(Records for this exercise)
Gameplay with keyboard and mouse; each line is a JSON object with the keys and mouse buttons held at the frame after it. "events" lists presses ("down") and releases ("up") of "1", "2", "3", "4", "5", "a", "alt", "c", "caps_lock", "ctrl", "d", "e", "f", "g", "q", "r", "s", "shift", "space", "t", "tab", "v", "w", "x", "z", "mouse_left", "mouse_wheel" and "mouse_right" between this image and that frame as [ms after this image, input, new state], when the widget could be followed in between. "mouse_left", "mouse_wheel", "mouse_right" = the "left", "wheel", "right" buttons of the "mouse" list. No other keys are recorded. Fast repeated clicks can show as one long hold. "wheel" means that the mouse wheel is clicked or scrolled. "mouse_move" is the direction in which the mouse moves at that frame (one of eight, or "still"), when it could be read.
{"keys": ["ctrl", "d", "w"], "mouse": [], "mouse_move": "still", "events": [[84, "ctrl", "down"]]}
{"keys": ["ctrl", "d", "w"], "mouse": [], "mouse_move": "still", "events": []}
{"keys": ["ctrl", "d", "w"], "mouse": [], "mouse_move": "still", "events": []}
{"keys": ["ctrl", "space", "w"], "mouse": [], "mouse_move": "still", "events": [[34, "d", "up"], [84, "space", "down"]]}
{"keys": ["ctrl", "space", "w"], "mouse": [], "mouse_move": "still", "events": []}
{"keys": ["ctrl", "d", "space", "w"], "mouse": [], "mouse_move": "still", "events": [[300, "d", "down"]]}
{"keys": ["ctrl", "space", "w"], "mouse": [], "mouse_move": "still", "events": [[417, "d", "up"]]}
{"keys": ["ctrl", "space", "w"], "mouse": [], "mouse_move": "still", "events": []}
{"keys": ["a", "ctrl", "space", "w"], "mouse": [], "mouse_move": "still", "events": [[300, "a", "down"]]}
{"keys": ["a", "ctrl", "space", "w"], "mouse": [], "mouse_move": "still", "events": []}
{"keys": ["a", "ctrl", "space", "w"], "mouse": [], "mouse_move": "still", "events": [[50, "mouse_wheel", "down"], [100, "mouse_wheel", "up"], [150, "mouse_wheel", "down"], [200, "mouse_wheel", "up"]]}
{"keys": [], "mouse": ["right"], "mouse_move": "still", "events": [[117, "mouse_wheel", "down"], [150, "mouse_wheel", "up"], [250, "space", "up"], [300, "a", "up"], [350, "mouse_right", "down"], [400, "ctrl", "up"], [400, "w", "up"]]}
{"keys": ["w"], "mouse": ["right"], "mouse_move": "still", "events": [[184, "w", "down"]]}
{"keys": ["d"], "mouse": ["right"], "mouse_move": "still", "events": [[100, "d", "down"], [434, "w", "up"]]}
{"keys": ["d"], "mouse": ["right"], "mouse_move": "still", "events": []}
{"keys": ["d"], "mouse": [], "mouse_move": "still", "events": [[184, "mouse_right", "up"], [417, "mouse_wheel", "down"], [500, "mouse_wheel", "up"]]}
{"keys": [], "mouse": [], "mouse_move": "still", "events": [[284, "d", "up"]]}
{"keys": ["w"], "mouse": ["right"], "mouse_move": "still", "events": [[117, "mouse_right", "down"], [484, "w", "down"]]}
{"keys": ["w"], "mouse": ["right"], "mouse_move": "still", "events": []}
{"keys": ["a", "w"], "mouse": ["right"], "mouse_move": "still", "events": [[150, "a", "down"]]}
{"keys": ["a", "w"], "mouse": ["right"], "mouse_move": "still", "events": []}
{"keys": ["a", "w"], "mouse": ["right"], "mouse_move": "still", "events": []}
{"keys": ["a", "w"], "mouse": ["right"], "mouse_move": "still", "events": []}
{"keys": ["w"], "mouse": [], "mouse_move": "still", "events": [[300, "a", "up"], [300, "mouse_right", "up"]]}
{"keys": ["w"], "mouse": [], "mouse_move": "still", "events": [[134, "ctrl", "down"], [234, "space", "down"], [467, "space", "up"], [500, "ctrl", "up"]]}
(End Records for this exercise)
Without omitting any record, transcribe the data exactly.

Exercise result ::
Gameplay with keyboard and mouse; each line is a JSON object with the keys and mouse buttons held at the frame after it. "events" lists presses ("down") and releases ("up") of "1", "2", "3", "4", "5", "a", "alt", "c", "caps_lock", "ctrl", "d", "e", "f", "g", "q", "r", "s", "shift", "space", "t", "tab", "v", "w", "x", "z", "mouse_left", "mouse_wheel" and "mouse_right" between this image and that frame as [ms after this image, input, new state], when the widget could be followed in between. "mouse_left", "mouse_wheel", "mouse_right" = the "left", "wheel", "right" buttons of the "mouse" list. No other keys are recorded. Fast repeated clicks can show as one long hold. "wheel" means that the mouse wheel is clicked or scrolled. "mouse_move" is the direction in which the mouse moves at that frame (one of eight, or "still"), when it could be read.
{"keys": ["ctrl", "d", "w"], "mouse": [], "mouse_move": "still", "events": [[84, "ctrl", "down"]]}
{"keys": ["ctrl", "d", "w"], "mouse": [], "mouse_move": "still", "events": []}
{"keys": ["ctrl", "d", "w"], "mouse": [], "mouse_move": "still", "events": []}
{"keys": ["ctrl", "space", "w"], "mouse": [], "mouse_move": "still", "events": [[34, "d", "up"], [84, "space", "down"]]}
{"keys": ["ctrl", "space", "w"], "mouse": [], "mouse_move": "still", "events": []}
{"keys": ["ctrl", "d", "space", "w"], "mouse": [], "mouse_move": "still", "events": [[300, "d", "down"]]}
{"keys": ["ctrl", "space", "w"], "mouse": [], "mouse_move": "still", "events": [[417, "d", "up"]]}
{"keys": ["ctrl", "space", "w"], "mouse": [], "mouse_move": "still", "events": []}
{"keys": ["a", "ctrl", "space", "w"], "mouse": [], "mouse_move": "still", "events": [[300, "a", "down"]]}
{"keys": ["a", "ctrl", "space", "w"], "mouse": [], "mouse_move": "still", "events": []}
{"keys": ["a", "ctrl", "space", "w"], "mouse": [], "mouse_move": "still", "events": [[50, "mouse_wheel", "down"], [100, "mouse_wheel", "up"], [150, "mouse_wheel", "down"], [200, "mouse_wheel", "up"]]}
{"keys": [], "mouse": ["right"], "mouse_move": "still", "events": [[117, "mouse_wheel", "down"], [150, "mouse_wheel", "up"], [250, "space", "up"], [300, "a", "up"], [350, "mouse_right", "down"], [400, "ctrl", "up"], [400, "w", "up"]]}
{"keys": ["w"], "mouse": ["right"], "mouse_move": "still", "events": [[184, "w", "down"]]}
{"keys": ["d"], "mouse": ["right"], "mouse_move": "still", "events": [[100, "d", "down"], [434, "w", "up"]]}
{"keys": ["d"], "mouse": ["right"], "mouse_move": "still", "events": []}
{"keys": ["d"], "mouse": [], "mouse_move": "still", "events": [[184, "mouse_right", "up"], [417, "mouse_wheel", "down"], [500, "mouse_wheel", "up"]]}
{"keys": [], "mouse": [], "mouse_move": "still", "events": [[284, "d", "up"]]}
{"keys": ["w"], "mouse": ["right"], "mouse_move": "still", "events": [[117, "mouse_right", "down"], [484, "w", "down"]]}
{"keys": ["w"], "mouse": ["right"], "mouse_move": "still", "events": []}
{"keys": ["a", "w"], "mouse": ["right"], "mouse_move": "still", "events": [[150, "a", "down"]]}
{"keys": ["a", "w"], "mouse": ["right"], "mouse_move": "still", "events": []}
{"keys": ["a", "w"], "mouse": ["right"], "mouse_move": "still", "events": []}
{"keys": ["a", "w"], "mouse": ["right"], "mouse_move": "still", "events": []}
{"keys": ["w"], "mouse": [], "mouse_move": "still", "events": [[300, "a", "up"], [300, "mouse_right", "up"]]}
{"keys": ["w"], "mouse": [], "mouse_move": "still", "events": [[134, "ctrl", "down"], [234, "space", "down"], [467, "space", "up"], [500, "ctrl", "up"]]}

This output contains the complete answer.